The other lesson is that Maudgalyayana may have been endowed with powers far beyond those of most mortal men, and he may have had a universal love and compassion that extended to all beings as befitted a good disciple of the Buddha, but even he could not help even his own mother by himself. Just as our gratitude and love must extend to all beings and not remain tied down to just our own family and friends, our willingness to help must also be a willingness to work with others. Just as our lives would not be possible without our parents, grandparents, friends, teachers, co-workers, and all the many people and beings who provide us with food and shelter and relative safety and security; we must also learn that to accomplish anything of lasting value we must accept the help of others and work with them in order to realize the pure land here and now. We should each develop our own special talents, just as Maudgalyayana developed his supernatural powers to a degree unrivaled by his fellow disciples of the Buddha. However, from the point of view of the Mahayana, we develop self-reliance and cultivate our own unique talents so that we can take care of each other and contribute to the community. We must learn, like Maudgalyayana, to work with others instead of just depending on them or trying to do everything on our own.

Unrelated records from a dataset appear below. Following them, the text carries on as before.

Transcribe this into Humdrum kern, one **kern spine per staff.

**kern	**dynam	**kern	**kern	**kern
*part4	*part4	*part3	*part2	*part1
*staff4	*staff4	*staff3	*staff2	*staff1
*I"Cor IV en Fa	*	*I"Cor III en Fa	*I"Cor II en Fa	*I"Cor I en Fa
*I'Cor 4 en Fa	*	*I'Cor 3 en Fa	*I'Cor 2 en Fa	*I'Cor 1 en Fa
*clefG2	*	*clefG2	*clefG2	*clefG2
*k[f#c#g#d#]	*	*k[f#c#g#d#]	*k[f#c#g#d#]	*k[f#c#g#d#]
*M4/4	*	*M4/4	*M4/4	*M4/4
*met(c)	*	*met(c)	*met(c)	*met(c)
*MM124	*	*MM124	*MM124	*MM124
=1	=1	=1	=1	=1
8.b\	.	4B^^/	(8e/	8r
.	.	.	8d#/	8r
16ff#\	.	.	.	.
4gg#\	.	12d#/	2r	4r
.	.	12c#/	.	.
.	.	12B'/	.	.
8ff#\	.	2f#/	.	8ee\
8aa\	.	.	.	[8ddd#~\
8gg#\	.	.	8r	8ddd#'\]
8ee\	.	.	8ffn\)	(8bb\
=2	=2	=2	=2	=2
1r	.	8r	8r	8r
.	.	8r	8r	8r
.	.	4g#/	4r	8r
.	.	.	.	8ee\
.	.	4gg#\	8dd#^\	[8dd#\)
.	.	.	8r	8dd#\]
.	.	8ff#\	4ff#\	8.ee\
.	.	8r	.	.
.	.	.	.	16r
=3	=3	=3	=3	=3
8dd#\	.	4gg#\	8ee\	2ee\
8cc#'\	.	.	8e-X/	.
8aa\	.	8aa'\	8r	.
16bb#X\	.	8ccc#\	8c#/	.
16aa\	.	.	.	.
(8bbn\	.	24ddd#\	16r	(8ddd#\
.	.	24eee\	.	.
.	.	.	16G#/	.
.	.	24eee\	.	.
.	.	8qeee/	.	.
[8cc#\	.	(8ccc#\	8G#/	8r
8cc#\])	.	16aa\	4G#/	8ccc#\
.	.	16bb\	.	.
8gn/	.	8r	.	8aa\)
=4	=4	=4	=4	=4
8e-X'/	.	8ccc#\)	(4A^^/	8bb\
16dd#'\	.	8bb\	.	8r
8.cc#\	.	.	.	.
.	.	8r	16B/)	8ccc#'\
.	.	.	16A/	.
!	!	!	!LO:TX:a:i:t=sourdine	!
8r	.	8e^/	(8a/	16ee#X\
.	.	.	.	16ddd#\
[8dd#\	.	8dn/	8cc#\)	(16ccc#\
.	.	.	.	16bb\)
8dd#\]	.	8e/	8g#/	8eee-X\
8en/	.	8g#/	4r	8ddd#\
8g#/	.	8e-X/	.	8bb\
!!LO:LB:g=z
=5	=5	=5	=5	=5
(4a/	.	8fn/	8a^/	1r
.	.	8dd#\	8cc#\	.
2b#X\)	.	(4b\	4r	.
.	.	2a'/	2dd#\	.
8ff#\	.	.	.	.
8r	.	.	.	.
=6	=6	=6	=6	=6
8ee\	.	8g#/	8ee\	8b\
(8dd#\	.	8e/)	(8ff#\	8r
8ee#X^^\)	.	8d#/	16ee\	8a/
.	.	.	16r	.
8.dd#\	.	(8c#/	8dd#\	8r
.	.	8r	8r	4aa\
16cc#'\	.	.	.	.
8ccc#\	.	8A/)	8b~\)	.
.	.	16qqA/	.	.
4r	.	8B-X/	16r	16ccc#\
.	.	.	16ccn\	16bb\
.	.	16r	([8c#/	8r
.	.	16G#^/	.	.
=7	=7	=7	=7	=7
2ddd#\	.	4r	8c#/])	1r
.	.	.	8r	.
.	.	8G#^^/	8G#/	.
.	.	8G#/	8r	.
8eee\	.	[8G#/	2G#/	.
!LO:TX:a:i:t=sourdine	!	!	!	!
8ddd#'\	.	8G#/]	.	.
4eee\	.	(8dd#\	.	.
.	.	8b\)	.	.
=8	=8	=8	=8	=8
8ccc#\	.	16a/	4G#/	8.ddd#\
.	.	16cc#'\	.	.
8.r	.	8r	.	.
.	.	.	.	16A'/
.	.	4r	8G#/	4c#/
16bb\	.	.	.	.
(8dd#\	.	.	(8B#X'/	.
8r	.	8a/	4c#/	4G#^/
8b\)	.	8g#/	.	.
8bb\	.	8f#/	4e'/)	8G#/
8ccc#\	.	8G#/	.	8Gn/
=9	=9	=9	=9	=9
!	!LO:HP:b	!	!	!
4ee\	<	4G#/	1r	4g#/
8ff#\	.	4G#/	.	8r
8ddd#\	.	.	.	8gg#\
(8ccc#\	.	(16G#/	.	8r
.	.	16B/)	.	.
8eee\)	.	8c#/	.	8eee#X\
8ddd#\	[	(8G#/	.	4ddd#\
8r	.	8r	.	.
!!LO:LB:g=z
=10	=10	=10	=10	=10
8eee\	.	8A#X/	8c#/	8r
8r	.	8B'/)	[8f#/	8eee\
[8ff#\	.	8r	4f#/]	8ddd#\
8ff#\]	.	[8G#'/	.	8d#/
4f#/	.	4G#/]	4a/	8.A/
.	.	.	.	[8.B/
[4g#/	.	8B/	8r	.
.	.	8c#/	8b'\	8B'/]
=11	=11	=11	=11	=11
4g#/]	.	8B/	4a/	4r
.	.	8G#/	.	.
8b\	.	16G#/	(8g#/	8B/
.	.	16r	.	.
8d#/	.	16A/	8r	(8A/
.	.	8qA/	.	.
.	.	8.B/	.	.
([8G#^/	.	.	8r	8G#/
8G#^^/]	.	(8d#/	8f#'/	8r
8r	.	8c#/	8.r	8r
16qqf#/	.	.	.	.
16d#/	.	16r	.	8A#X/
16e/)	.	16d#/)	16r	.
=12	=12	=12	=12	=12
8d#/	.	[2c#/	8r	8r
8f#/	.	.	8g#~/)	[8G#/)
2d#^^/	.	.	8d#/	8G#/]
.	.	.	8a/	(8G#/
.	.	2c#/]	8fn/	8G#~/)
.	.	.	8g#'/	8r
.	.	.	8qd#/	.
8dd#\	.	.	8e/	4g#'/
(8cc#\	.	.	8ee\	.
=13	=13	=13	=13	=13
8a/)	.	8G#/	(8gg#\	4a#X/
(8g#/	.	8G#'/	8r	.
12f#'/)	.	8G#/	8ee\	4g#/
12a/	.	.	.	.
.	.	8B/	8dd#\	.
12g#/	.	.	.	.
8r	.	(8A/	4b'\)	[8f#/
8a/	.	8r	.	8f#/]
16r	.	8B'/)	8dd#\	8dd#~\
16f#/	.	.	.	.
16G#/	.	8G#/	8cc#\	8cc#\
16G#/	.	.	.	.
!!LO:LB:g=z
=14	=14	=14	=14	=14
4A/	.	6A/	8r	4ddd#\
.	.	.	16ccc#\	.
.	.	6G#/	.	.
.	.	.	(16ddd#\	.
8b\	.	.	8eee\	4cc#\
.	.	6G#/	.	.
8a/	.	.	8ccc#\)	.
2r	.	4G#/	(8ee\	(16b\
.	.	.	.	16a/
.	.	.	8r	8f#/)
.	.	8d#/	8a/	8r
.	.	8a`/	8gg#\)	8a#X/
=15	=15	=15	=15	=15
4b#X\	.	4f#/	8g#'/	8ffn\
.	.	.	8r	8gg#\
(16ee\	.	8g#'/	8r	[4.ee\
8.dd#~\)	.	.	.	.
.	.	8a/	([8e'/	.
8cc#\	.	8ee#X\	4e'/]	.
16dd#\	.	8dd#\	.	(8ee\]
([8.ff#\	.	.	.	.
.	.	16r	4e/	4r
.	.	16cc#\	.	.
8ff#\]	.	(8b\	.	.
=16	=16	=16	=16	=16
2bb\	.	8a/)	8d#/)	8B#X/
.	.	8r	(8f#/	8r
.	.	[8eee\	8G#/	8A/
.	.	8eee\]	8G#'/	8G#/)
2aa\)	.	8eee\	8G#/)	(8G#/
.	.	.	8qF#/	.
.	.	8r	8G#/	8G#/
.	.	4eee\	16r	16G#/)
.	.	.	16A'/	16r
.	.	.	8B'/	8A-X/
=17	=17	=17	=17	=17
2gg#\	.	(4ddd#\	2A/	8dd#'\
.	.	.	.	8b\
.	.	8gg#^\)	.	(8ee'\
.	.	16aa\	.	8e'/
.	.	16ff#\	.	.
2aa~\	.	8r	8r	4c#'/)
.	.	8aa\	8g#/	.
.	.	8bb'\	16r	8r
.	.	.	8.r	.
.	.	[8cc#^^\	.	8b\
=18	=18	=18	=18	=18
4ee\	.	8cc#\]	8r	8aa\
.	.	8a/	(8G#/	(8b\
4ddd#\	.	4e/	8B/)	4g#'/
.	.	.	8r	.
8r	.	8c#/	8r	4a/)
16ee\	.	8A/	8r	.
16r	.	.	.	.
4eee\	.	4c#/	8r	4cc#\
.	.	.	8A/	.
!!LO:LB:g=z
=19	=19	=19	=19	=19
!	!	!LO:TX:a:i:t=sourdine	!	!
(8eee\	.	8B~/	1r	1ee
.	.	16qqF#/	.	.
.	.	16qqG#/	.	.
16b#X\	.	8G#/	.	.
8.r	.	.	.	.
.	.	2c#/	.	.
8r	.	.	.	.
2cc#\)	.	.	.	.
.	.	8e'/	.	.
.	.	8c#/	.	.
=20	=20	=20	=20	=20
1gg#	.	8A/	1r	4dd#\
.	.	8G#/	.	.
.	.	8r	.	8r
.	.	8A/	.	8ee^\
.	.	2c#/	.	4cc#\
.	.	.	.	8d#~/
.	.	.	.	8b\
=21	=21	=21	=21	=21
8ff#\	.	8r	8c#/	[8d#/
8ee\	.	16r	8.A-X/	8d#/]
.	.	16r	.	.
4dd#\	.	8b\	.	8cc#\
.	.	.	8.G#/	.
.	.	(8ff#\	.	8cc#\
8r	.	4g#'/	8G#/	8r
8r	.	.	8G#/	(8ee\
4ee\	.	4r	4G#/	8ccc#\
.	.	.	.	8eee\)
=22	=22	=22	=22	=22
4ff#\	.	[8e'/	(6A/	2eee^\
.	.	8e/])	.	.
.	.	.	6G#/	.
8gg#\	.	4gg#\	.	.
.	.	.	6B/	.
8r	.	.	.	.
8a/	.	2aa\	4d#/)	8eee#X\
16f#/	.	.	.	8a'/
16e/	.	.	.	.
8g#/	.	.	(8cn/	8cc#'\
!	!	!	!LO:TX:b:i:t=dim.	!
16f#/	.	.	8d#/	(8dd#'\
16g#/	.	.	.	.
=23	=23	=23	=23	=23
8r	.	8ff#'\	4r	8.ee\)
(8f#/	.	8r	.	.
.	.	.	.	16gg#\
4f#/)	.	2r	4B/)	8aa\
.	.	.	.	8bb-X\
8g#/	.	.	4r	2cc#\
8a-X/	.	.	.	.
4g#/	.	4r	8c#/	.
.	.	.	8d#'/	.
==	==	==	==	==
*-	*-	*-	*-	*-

Urabon is about gratitude and the offering of our prayers, thoughts, words and deeds to all those who enable us to live and to work with our universal family both in this world and in all worlds, in this and in all lifetimes, so that we may all attain Buddhahood.

May we remember all those family and friends who have passed away, and may we especially remember Louis Shijo who passed away in December 2002, Hatsue Nakasora who passed away last March, and Chiyoko Nakamura who also passed away in March. Their families are here today to observe the first Obon after their passing.